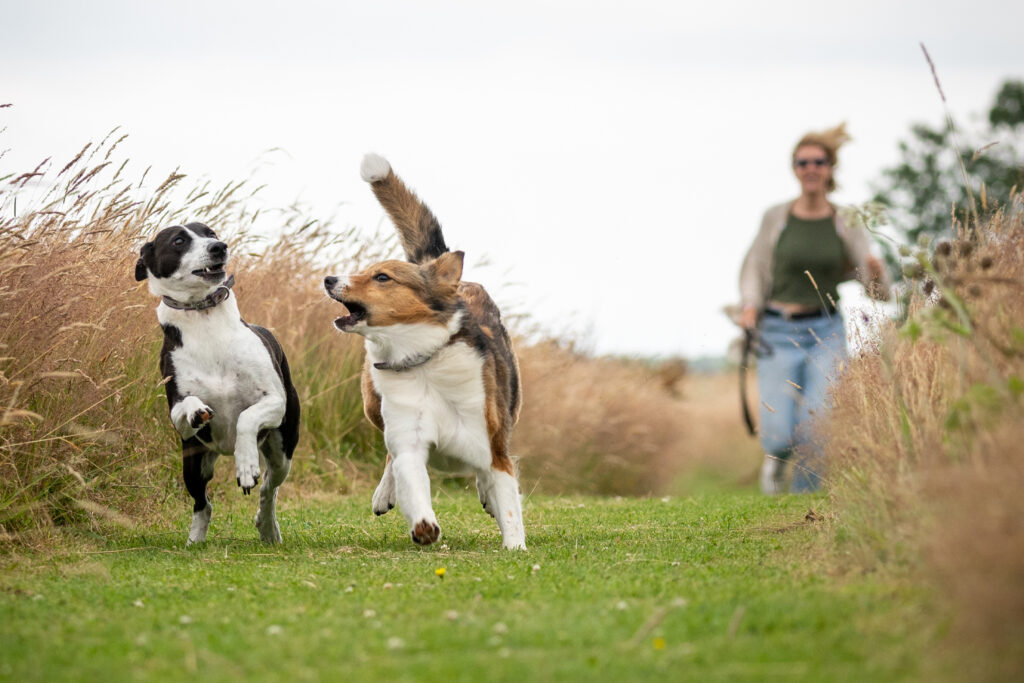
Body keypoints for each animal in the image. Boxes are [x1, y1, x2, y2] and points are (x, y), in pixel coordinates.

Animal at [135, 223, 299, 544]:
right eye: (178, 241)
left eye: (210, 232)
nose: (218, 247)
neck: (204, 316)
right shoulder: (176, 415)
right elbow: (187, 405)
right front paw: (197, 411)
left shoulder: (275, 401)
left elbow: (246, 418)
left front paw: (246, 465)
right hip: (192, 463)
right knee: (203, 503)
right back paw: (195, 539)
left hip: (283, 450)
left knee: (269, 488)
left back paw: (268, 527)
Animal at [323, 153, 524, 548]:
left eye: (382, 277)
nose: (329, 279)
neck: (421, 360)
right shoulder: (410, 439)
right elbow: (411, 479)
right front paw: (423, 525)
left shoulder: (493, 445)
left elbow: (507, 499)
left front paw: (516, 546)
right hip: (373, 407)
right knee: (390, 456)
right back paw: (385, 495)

* * *

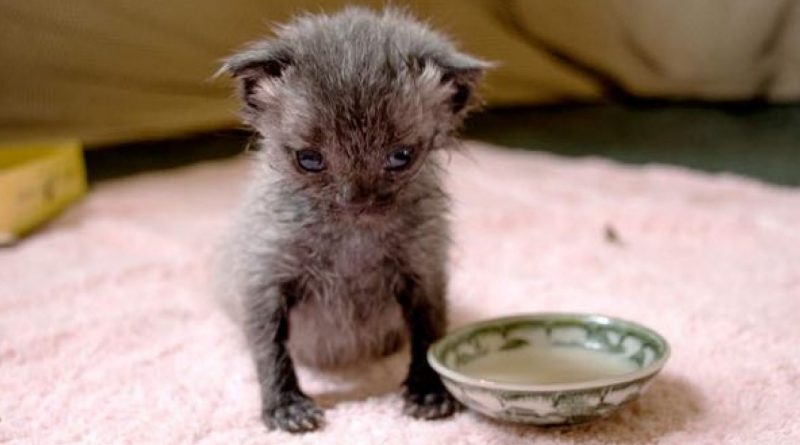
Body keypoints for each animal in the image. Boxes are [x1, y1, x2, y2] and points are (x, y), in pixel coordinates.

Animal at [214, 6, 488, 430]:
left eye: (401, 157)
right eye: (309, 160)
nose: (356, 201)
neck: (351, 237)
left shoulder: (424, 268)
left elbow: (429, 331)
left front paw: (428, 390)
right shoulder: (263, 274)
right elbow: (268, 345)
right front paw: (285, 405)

ABOUT THIS EXERCISE: Find the word "elbow" in the records and pull out each line that has it.

TASK OUTPUT:
right elbow: (187, 405)
left elbow: (246, 418)
right elbow: (411, 479)
left elbow: (507, 499)
left elbow: (429, 331)
right elbow: (268, 345)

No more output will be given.